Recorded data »
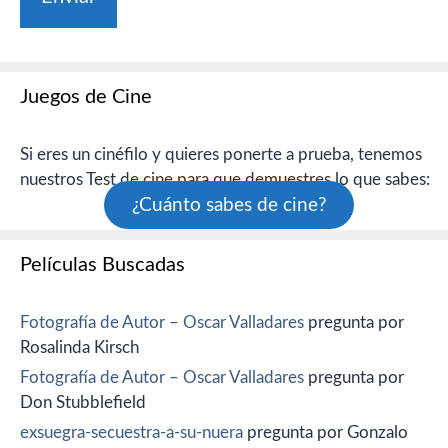
Juegos de Cine
Si eres un cinéfilo y quieres ponerte a prueba, tenemos
nuestros Test de cine para que demuestres lo que sabes:
¿Cuánto sabes de cine?
Películas Buscadas
Fotografía de Autor – Oscar Valladares
pregunta por
Rosalinda Kirsch
Fotografía de Autor – Oscar Valladares
pregunta por
Don Stubblefield
exsuegra-secuestra-a-su-nuera
pregunta por Gonzalo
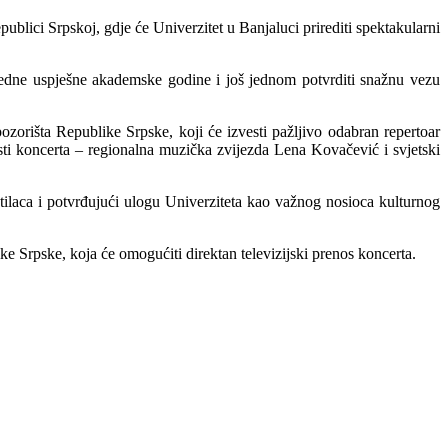
blici Srpskoj, gdje će Univerzitet u Banjaluci prirediti spektakularni
 jedne uspješne akademske godine i još jednom potvrditi snažnu vezu
zorišta Republike Srpske, koji će izvesti pažljivo odabran repertoar
osti koncerta – regionalna muzička zvijezda Lena Kovačević i svjetski
etilaca i potvrđujući ulogu Univerziteta kao važnog nosioca kulturnog
e Srpske, koja će omogućiti direktan televizijski prenos koncerta.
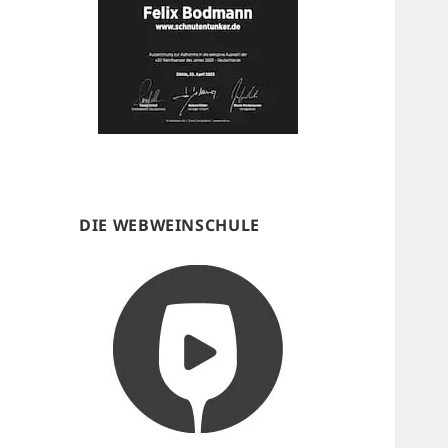
DIE WEBWEINSCHULE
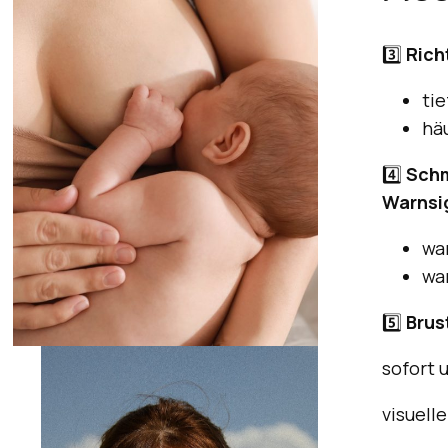
3️⃣
Rich
ti
hä
4️⃣
Schm
Warnsi
wa
wa
5️⃣
Brus
sofort 
visuell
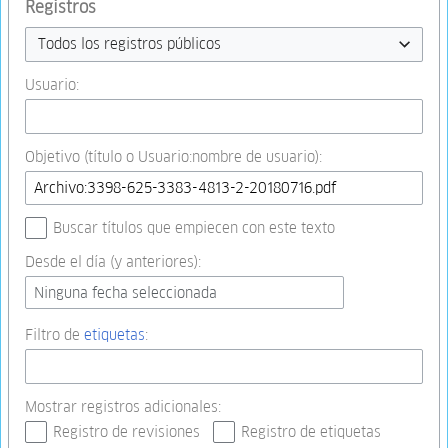
Registros
Todos los registros públicos
Usuario:
Objetivo (título o Usuario:nombre de usuario):
Buscar títulos que empiecen con este texto
Desde el día (y anteriores):
Ninguna fecha seleccionada
Filtro de
etiquetas
:
Mostrar registros adicionales:
Registro de revisiones
Registro de etiquetas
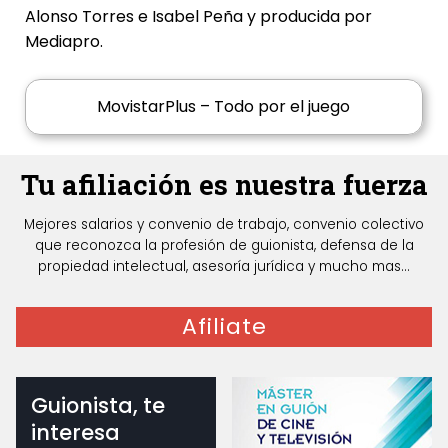
Alonso Torres e Isabel Peña y producida por
Mediapro.
MovistarPlus – Todo por el juego
Tu afiliación es nuestra fuerza
Mejores salarios y convenio de trabajo, convenio colectivo
que reconozca la profesión de guionista, defensa de la
propiedad intelectual, asesoría jurídica y mucho mas...
Afiliate
Guionista, te
interesa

Brief » Establish how many lines of the records contain the string "Srpske" and state that number without elaboration.

Response » 2